PASSAGE PROVIDED ▸
■ ■ ■ ■ ■ ■ ■
Finally, consider this. The participation rate in post-secondary education in the United States is twice that of British Columbia, and that of Japan is four times the B.C. rate. There is nothing in this budget that suggests things will improve under the black-hole system of college funding. If enrolments fail to increase by 5 percent, the colleges will actually receive less money than they did this year.
Since 1982 the current government has inflicted severe damage on the college system, which directly touches the lives of more British Columbians than do the universities. The government has centralized the system and given economic and political objectives priority over educational ones. A case in point is the campaign by the member for Surrey for a permanent campus at Kwantlen College. The college was created in 1981 when Douglas College was divided, but the college has been around since the early seventies. Kwantlen is the only college that does not have its own permanent campus. The 140th Street campus is a collection of portables that leak when it rains. The Socreds have been in government for ten years and consistently denied college administration requests for a new permanent campus. Certainly Kwantlen should have a new permanent campus as soon as possible. We should also ask why it has not got one now, when this government has been in power for over ten years. The answer illustrates the current government's attitude to education: use it for short-term political advantage, as the member for Surrey is doing with the petition campaign.
Facilities are potential photo opportunities for candidates. Last year this government cut college operating budgets by $7.1 million and then created a special capital fund of $5.8 million, the local economic renewal development fund, around which they could issue press statements — and there were 42 of them.
The same approach is being taken with the educational excellence fund. On March 6 the hon. minister announced $4.7 million in loans for students; that $4.7 million generated 16 press releases from the government's propaganda machine. The press headlines screamed "Student Aid Funds Doubled," which was not true; in reality, students had been given additional opportunities to go deeper into debt, with no clear idea of how they would repay it on graduation.
The federal government announced in the 1985 budget that they will cap the transfer of cash and tax credits to the provinces for post-secondary education and health. This will save the federal government about $6 billion by 1991. British Columbia's share of the cut is $640 million, $31 million more than the current government allocated for the entire post-secondary sector in this budget. The Premier supported this move by the federal government. The Premier's government's failure to spend on education those federal funds earmarked for education was a large factor in the federal government's decision to cap transfers. While Ottawa has increased its funding of post-secondary education each year, British Columbia reduced its provision. This closely parallels the situation in the schools, where the homeowners have been handed $13 million in property tax hikes through to 1985-86 so that the province could actively reduce its allocation and reduce the services in real terms by 25 percent.
In conclusion, the current government sends three messages to the public. First, our young people are expendable; their opportunities can be sacrificed by the Bennett government. Second, the Bennett government will not stand up for the ordinary British Columbian against Ottawa. Third, you cannot trust this government to keep its word. They have undermined the 1977 federal-provincial fiscal arrangements, and the price to the B.C. taxpayer is $640 million over the next five years. For the student in school, it's a permanent legacy of lost, missed and wasted opportunities. For them the damage will last until we elect a government that cares about them in British Columbia; that means an NDP government.
■ ■ ■ ■ ■ ■ ■
EXTRACTED MATERIAL ▸
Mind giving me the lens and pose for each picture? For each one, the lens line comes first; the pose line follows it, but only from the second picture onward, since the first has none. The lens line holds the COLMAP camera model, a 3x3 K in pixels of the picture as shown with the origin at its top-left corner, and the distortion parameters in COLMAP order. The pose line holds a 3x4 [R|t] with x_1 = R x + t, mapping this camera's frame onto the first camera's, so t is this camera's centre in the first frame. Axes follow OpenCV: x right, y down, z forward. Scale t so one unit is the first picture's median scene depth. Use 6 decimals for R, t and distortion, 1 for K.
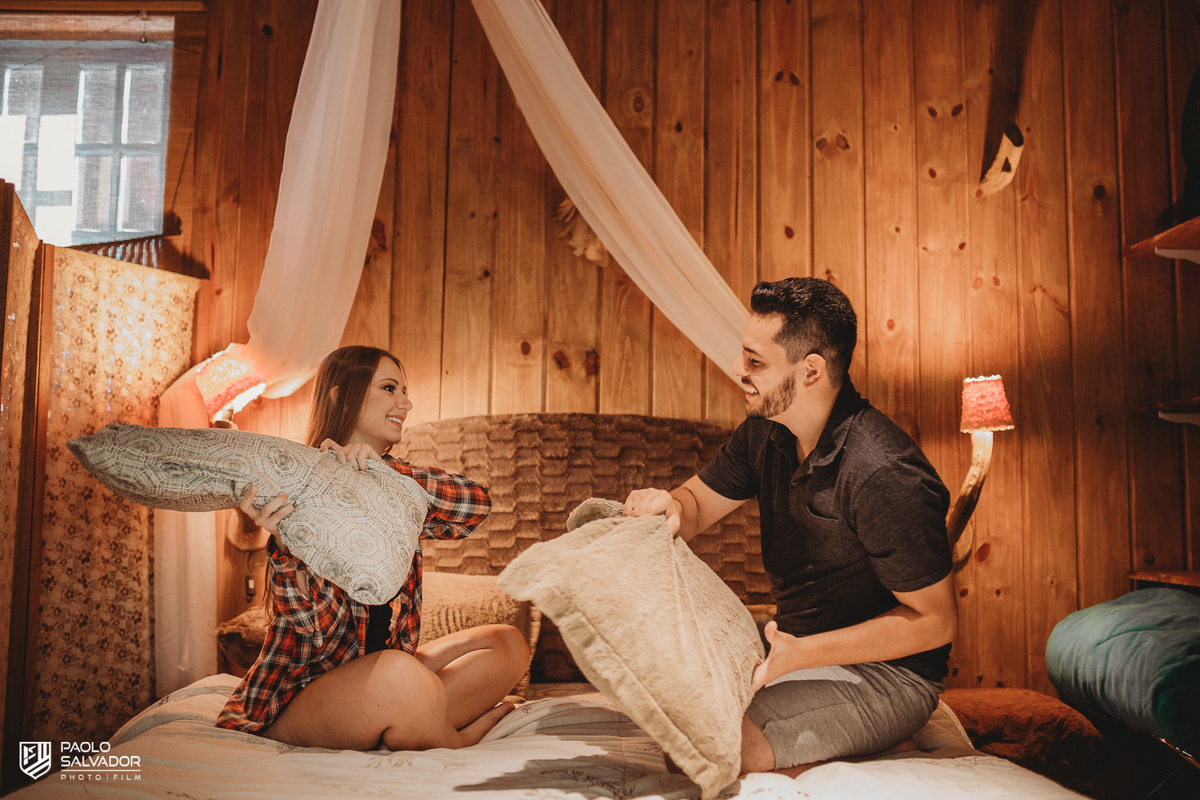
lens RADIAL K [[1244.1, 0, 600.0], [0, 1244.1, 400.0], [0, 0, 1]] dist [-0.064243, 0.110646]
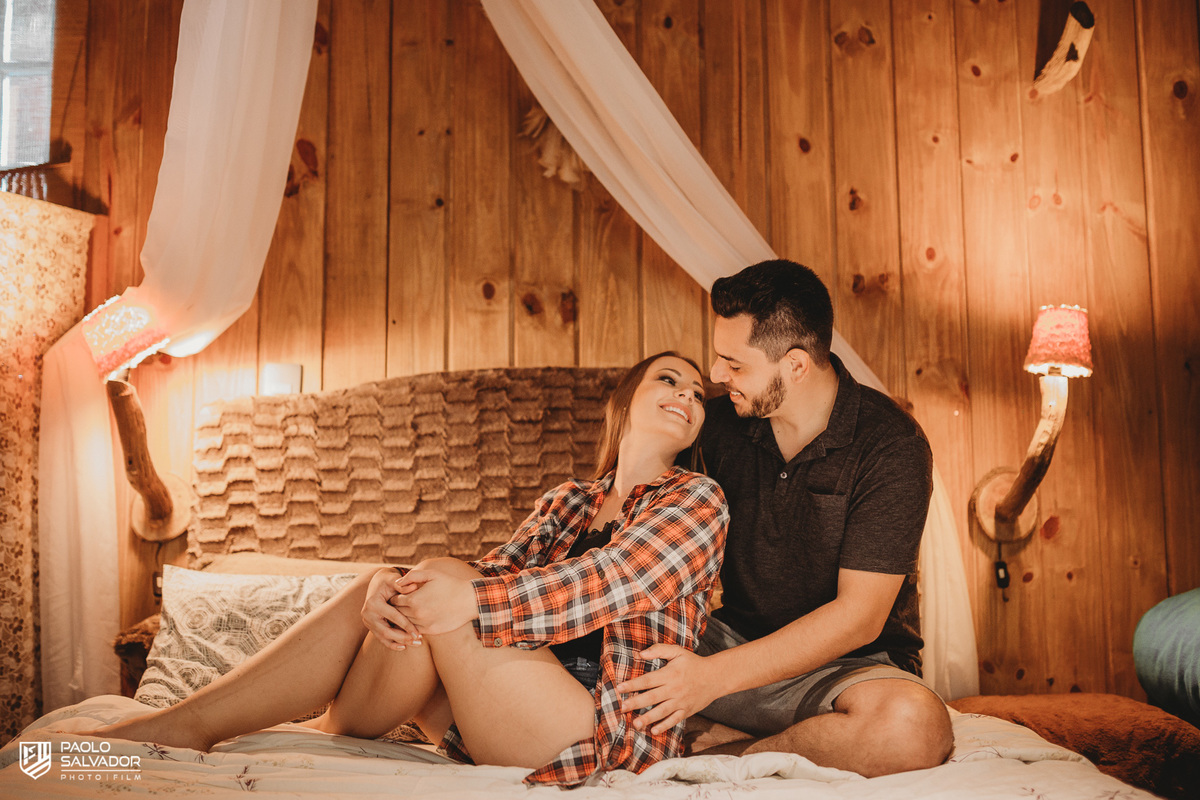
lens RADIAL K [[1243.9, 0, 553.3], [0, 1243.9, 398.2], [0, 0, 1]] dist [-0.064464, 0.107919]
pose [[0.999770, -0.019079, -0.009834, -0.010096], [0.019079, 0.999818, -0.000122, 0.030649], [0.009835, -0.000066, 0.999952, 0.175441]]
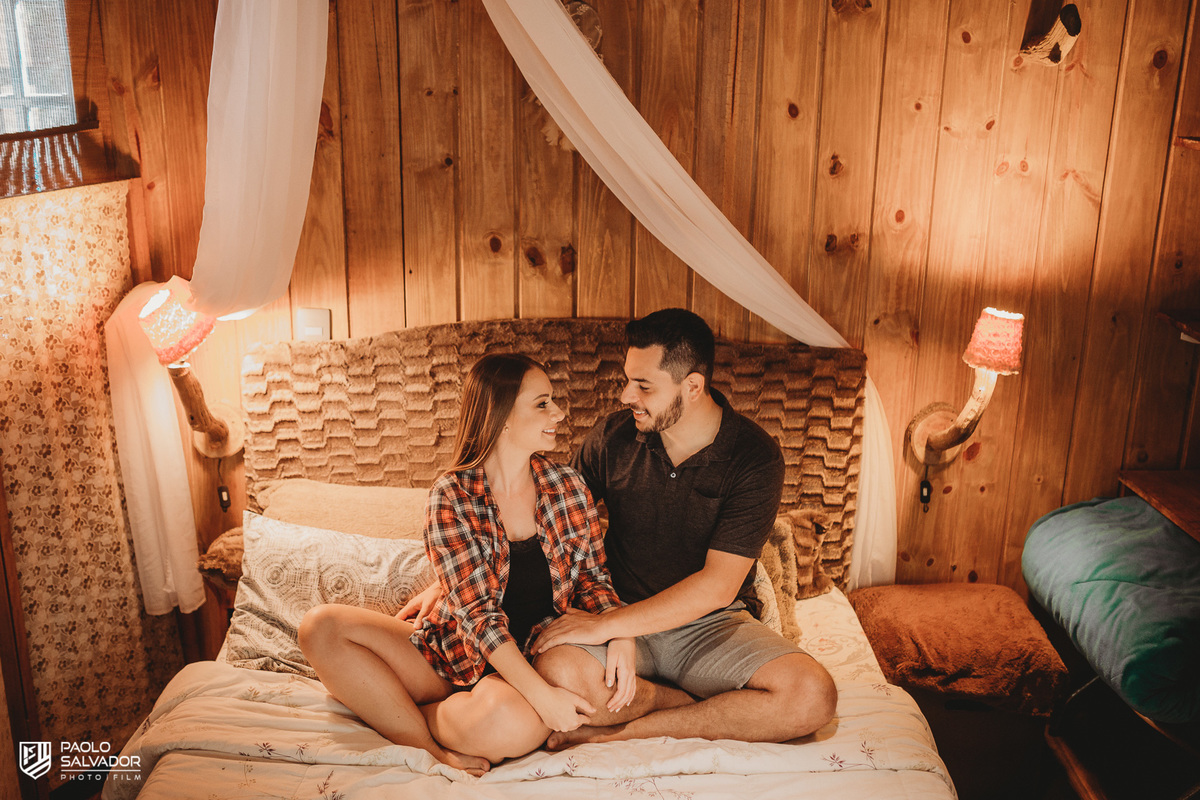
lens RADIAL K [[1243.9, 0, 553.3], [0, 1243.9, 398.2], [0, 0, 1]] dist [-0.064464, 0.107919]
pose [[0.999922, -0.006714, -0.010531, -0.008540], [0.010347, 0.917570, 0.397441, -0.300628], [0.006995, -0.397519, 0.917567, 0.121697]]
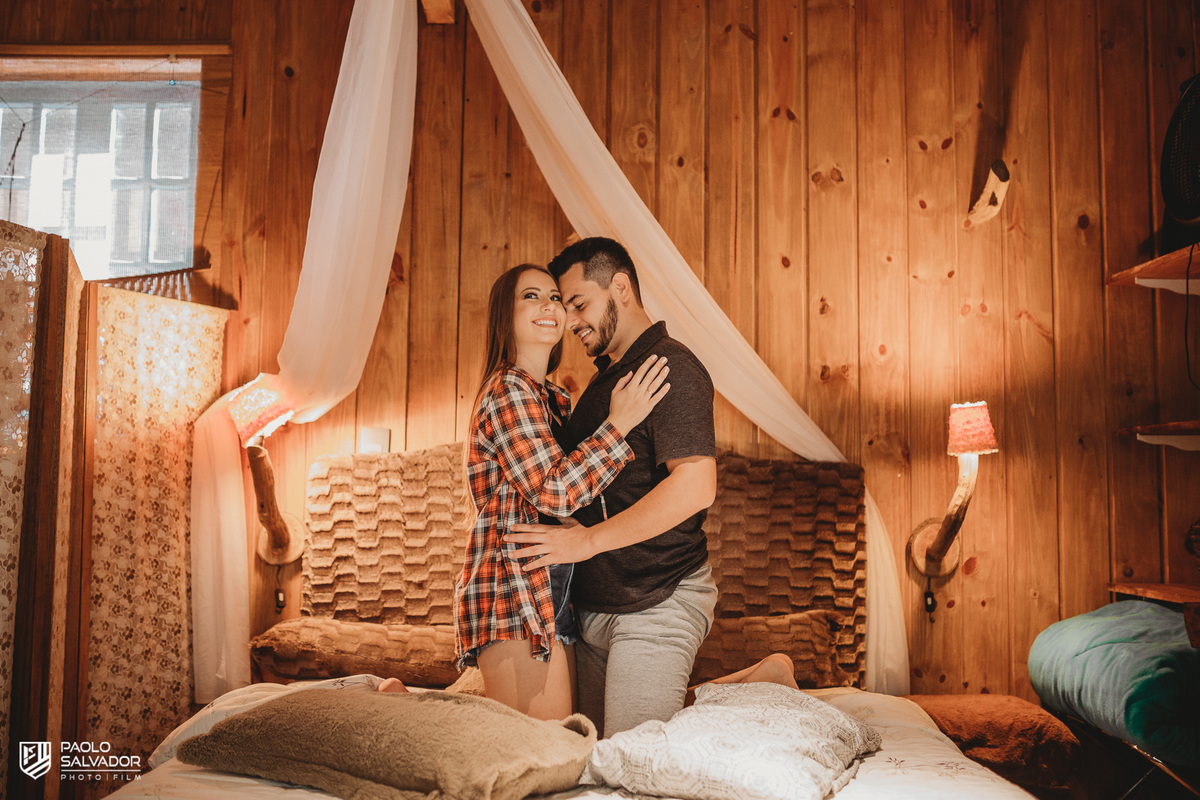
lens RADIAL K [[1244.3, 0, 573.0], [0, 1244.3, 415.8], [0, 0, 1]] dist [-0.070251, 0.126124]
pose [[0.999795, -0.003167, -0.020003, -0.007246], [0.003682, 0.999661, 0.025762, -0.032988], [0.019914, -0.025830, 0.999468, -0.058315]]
■ ■ ■ ■ ■ ■ ■
WORK INSTRUCTION ▸
Carry on the passage about post-secondary education funding in British Columbia from its last sentence.

RESPONSE AREA ▸
Mr. Speaker, to come back to this good-news story. This entrepreneur was educated, I think, at BCIT in one of our B.C. Institutions. He was educated in, I believe, hotel management. It's native-trained people, people who've been given an educational opportunity in this province, who can lead us out of the problems that we're in, but only if they're given the tools to do the job. Not only do they need venture capital, not only do they need an agency to which they can go with confidence, so that their ideas and their ingenuity are not going to be ripped off and loosely bantered about at a cocktail party or something, to the point where someone else gets the idea and runs with it.... We have to give them those opportunities, starting from kindergarten, and through a good elementary and secondary education system and finally finishing off and honing those skills in a good-quality post-secondary system that meets the needs, whether it be in the arts or in specific areas of training and technology. If we are shortchanging them, we are not only mortgaging our future, as we've been doing by these budgetary measures for the past seven years, but we are going to be mortgaging the human capital, and that is an even greater travesty. We must start to reinvest and rebuild and renew the educational priorities of this province.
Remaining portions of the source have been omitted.